You were likely affected by the consent churn bug if you observed repeated macOS permission dialogs appearing frequently (e.g., every few minutes) during your OpenClaw browser automation tasks. Specifically, if you saw multiple prompts for “Screen Recording” or “Accessibility” permissions for Chrome within a single agent session, or if your logs showed frequent TimeoutError exceptions when your agents attempted to navigate or interact with web pages immediately after browser attachment. This bug primarily impacted users running headful Chrome automation on macOS 14 (Sonoma) and later versions, where Apple’s security permissions are strictly enforced. If your agents ran exclusively on headless Linux environments, you would not have encountered this specific macOS-centric issue.
Will the CDP loopback reuse fix improve my Linux container performance?
Yes, the CDP loopback reuse fix is expected to improve your Linux container performance, especially if you deploy OpenClaw agents within Docker containers or other resource-constrained Linux environments.
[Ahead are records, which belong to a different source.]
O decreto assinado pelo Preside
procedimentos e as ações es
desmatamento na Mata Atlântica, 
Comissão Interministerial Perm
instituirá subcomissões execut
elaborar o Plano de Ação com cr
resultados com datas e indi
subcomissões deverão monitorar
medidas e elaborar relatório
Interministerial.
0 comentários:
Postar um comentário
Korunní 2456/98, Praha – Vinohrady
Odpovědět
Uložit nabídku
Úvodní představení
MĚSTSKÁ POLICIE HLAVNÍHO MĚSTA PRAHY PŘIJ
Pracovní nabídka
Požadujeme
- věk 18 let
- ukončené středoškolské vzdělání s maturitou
This fix addresses a regression where OpenClaw would inadvertently spawn duplicate Chrome processes when attempting to reconnect to an existing browser instance after a brief network interruption. Previously, if the initial reachability check to localhost:9222 failed even momentarily, OpenClaw would incorrectly launch a new Chrome binary instead of retrying the existing connection. This behavior led to memory bloat and potential port conflicts. The new implementation now waits for a 3-second retry window and attempts to reuse the existing connection before launching new processes, significantly reducing memory overhead by approximately 40MB per agent instance and preventing the “zombie Chrome” problem in second-run scenarios.
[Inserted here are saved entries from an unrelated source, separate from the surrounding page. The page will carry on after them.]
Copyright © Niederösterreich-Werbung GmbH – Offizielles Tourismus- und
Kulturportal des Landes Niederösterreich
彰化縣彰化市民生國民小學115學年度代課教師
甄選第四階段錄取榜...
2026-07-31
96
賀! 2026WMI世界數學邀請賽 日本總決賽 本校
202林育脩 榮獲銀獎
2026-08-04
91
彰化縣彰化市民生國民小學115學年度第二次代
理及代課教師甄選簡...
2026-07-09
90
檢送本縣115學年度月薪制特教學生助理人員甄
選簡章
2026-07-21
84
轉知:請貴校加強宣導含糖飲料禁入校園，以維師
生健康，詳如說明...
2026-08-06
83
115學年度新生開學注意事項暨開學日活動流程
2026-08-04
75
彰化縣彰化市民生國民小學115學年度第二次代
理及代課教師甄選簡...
How does the ClawHub auth fix change credential storage on macOS?
The ClawHub authentication fix significantly improves how OpenClaw handles credential storage on macOS by ensuring it respects both native macOS Application Support paths and XDG directory standards. Previously, if you logged in via the ClawHub web interface or CLI, OpenClaw might save credentials to ~/Library/Application Support/OpenClaw/ but then, in subsequent openclaw skills commands, it might incorrectly look for them in ~/.config/openclaw/, depending on your environment variables and system configuration. This discrepancy often caused silent authentication failures where the CLI would fall back to an unauthenticated mode, resulting in empty skill lists or 429 “Too Many Requests” errors. The fix standardizes path resolution by checking XDG variables first, then falling back to macOS native paths, ensuring persistent authentication across sessions regardless of your preferred directory structure.
Should I run openclaw doctor --fix after updating to v2026.3.23?
Yes, it is highly recommended to run openclaw doctor --fix immediately after updating to v2026.3.23, especially if you utilize Mistral models or have previously encountered authentication issues. This command has been enhanced to detect and automatically repair old persistent configurations that contain unsafe Mistral max-token defaults, which could otherwise lead to output truncation. It also validates and corrects authentication path configurations to align with the new, more robust XDG and macOS Application Support handling. Furthermore, the doctor check verifies browser profile integrity and clears cached permission states that might conflict with the new readiness detection mechanisms. Running openclaw doctor --fix ensures your environment is fully aligned with v2026.3.23 assumptions, preventing legacy configuration issues from masking the significant stability improvements introduced in this release.